While meditating before a statue of the Blessed Virgin on what he should do, he heard a voice saying ‘go to Detroit’ and as a result he applied to joint the Order of Friars Minor Capuchin at the St Bonaventura Monastery. His application was accepted and he was given the religious name Solanus, after St Francis Solanus, because both men loved the violin. As a novice, he struggled with his studies, so that when he was ordained in 1904 it was as a simplex priest with restrictions on his ministry.
He served for 20 years at two friaries in New York before returning to Detroit in 1924, where he mostly served in the St Bonaventure Monastery as a hall porter. But on Wednesday afternoons, he started to conduct services for the sick, where he not only gained recognition as an inspirational speaker, people started to consider him instrumental in cures of the sick and the obtaining of many other blessings. He also became known among his fellow Capuchins for having a strong devotion to the Eucharist — he would kneel, unmoving for many hours, before the Blessed Sacrament.

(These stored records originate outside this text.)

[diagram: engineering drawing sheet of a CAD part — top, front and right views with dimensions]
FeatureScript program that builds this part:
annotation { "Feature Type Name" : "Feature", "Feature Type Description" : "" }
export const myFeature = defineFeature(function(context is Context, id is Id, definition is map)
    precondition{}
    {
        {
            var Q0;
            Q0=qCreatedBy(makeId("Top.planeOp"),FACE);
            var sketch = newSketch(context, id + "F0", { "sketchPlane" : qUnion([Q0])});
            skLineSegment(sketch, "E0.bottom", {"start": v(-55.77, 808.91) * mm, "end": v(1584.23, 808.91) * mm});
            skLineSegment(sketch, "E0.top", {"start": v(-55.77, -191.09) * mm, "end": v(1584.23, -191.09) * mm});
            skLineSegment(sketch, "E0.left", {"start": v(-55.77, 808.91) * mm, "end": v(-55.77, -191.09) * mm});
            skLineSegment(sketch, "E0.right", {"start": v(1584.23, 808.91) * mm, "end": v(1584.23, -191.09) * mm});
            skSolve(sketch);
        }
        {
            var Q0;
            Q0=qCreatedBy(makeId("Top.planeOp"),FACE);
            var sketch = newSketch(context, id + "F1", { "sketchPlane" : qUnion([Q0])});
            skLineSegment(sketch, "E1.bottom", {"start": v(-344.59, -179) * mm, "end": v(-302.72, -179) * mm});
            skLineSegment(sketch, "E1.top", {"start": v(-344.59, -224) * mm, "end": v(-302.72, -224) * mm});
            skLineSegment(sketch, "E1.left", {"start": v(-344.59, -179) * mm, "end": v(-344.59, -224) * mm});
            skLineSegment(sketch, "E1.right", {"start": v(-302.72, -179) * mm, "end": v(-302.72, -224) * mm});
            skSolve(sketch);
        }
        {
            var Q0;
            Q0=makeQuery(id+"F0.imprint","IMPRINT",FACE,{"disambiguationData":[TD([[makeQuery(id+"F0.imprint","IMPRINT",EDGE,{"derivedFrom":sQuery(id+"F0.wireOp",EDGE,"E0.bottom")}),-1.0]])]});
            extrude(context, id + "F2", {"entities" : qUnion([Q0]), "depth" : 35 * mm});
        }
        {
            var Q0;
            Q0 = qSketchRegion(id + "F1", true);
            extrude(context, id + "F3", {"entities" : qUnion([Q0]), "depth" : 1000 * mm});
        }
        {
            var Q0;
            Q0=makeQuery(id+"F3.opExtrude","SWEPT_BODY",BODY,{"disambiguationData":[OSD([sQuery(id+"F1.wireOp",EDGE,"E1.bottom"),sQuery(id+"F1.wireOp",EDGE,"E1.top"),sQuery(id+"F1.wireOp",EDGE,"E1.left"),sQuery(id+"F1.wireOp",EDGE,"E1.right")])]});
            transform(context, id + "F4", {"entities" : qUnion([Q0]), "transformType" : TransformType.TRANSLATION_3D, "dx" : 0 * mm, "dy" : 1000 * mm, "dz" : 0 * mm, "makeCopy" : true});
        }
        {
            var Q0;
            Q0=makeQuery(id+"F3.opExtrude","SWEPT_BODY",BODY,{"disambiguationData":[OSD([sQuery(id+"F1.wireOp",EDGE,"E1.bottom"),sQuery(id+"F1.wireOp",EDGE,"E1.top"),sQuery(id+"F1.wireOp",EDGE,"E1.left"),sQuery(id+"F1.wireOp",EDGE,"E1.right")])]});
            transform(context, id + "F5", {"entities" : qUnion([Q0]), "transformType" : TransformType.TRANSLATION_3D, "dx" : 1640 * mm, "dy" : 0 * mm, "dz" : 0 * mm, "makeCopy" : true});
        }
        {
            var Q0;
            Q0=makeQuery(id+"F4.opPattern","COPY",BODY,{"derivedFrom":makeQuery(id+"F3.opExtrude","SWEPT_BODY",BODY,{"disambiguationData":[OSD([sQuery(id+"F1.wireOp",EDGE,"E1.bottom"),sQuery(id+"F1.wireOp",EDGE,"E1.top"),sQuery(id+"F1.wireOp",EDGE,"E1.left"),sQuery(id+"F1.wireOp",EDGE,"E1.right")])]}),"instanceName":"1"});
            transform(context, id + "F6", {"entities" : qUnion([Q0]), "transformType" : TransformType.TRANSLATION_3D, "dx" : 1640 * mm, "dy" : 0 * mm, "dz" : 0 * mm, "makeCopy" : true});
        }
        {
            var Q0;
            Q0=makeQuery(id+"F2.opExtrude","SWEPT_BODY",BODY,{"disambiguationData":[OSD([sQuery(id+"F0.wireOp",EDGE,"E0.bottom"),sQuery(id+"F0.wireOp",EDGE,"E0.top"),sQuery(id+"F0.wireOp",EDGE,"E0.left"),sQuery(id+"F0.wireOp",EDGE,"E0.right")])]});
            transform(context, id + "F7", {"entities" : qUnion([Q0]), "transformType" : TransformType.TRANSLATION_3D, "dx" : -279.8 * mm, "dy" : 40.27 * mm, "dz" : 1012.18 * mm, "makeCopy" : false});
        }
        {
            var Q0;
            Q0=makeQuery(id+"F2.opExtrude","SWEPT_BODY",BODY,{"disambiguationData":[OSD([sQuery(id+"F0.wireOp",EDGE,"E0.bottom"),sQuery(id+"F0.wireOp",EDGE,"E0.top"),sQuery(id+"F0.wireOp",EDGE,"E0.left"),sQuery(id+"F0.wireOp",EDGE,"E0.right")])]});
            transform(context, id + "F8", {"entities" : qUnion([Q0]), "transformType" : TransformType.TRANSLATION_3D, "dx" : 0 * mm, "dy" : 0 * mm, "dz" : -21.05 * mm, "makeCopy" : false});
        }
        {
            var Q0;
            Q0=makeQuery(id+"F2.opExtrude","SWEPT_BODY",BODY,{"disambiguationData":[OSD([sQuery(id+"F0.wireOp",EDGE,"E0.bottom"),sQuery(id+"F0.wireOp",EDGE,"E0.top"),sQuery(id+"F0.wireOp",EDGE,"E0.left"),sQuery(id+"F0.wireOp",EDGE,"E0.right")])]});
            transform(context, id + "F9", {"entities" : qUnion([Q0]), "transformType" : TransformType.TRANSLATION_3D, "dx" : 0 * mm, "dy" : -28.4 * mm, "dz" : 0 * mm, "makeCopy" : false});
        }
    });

Among his confreres, he was also known as an accomplished violin player, particularly of Irish folk tunes, but his singing voice was lamentable and many of his fellow Franciscans chose to leave the room when it was his turn to perform a song!
When he died in 1957, more than 20,000 people filed past his coffin and his reputation for holiness grew after his death. When his remains were exhumed and reinterred in a tomb outside the Fr Solanus Casey Centre at St Bonaventure Monastery, the remains were found to be largely incorrupt.
In a letter of congratulation sent to Archbishop Allen Vigneron of Detroit before the Beatification Mass, Archbishop Eamon Martin of Armagh wrote: “I want to express the joy of the Church in Ireland at the beatification in Detroit of Father Solanus Casey OFM Cap. Father Solanus was the son of Irish emigrants, so his beatification today is also a moment of great pride in the faith of those who have passed on to us a trust and belief in Jesus Christ.
As the Universal Church marks the first World Day of the Poor tomorrow [Sunday November 19], it is entirely fitting that the Church commemorates a friar who was outstanding in the care of all of God’s people, especially those in particular need. May I convey my good wishes to all who are gathered for the Beatification Mass, and please be assured of a special remembrance in prayer for the Archdiocese of Detroit.”